Maria von Tasnady (16 November 1911 – 16 March 2001) was a Hungarian singer, stage and film actress. She was born as Mária Tasnádi Fekete and used a variety of other professional names including Maria De Tasnady during her career.

Von Tasnady was born to ethnically Hungarian parents in Transylvania when it was still part of Austria-Hungary. Following its transfer to Romania after World War I, she emigrated to Hungary. She was the Hungarian entrant at the 1931 Miss Europe contest, losing out to the French winner. Moving to Germany, she made her film debut in 1932.
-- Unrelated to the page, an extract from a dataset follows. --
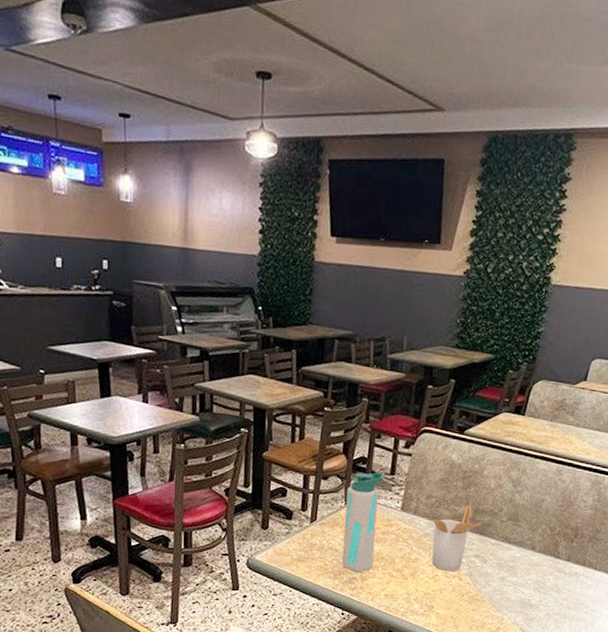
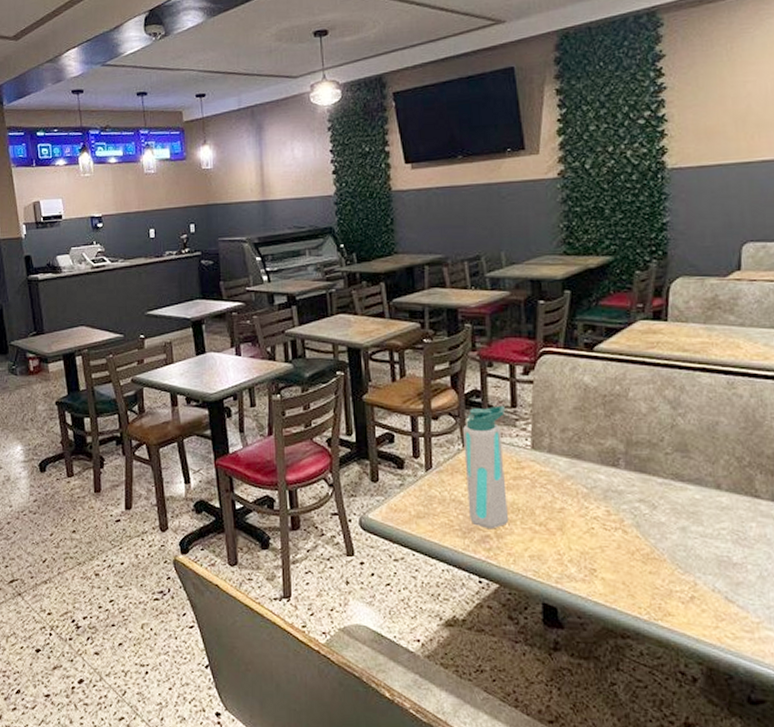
utensil holder: present [431,505,483,572] -> none [573,437,640,523]

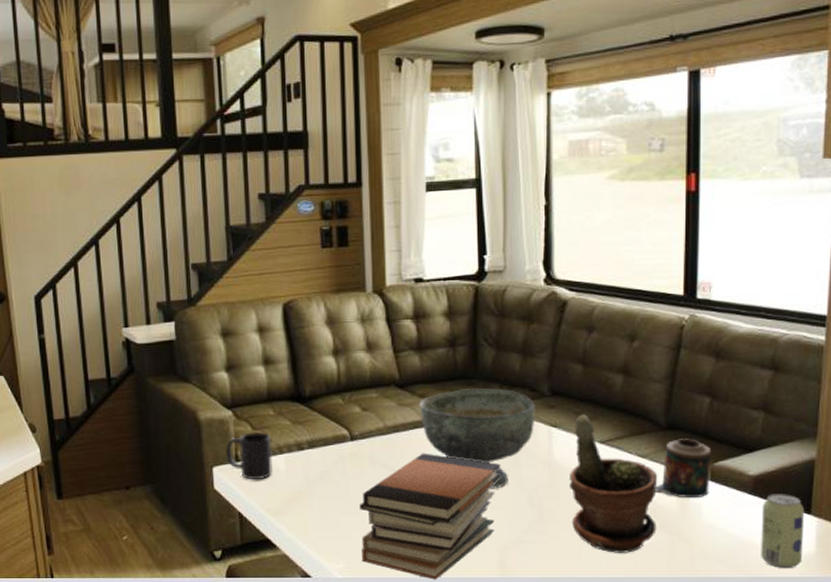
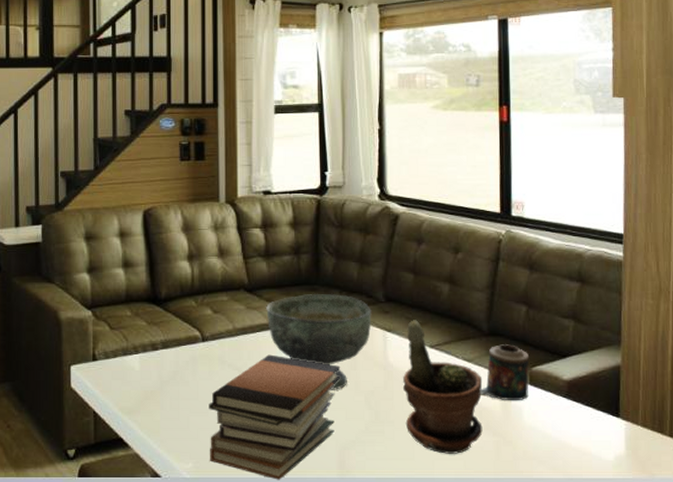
mug: present [225,431,272,480] -> none [83,331,127,379]
beverage can: present [761,494,805,569] -> none [576,398,614,471]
Von Tasnady appeared in twenty five films during her career. As well as Germany, she also worked in her native Hungary and Italy where she appeared in the patriotic war film Bengasi in 1942. Following the Second World War, she was employed by Radio Free Europe. She was married to the film producer Bruno Duday.

==Selected filmography==
- When Love Sets the Fashion (1932)
- Kind Stepmother (1935)
- Final Chord (1936)
- Men Without a Fatherland (1937)
- The Five-Forty (1939)
- Woman Without a Past (1939)
- Castle in Transylvania (1940)
- Closed Court (1940)
- Sarajevo (1940)
- Alarm (1941)
- Europe Doesn't Answer (1941)
- Bengasi (1942)
- The Talking Robe (1942)
- A Woman Looks Back (1942)
- Yellow Hell (1942)
- The Young Caruso (1951)
- André and Ursula (1955)

==Bibliography==
- Gundle, Stephen. Mussolini's Dream Factory: Film Stardom in Fascist Italy. Berghahn Books, 2013.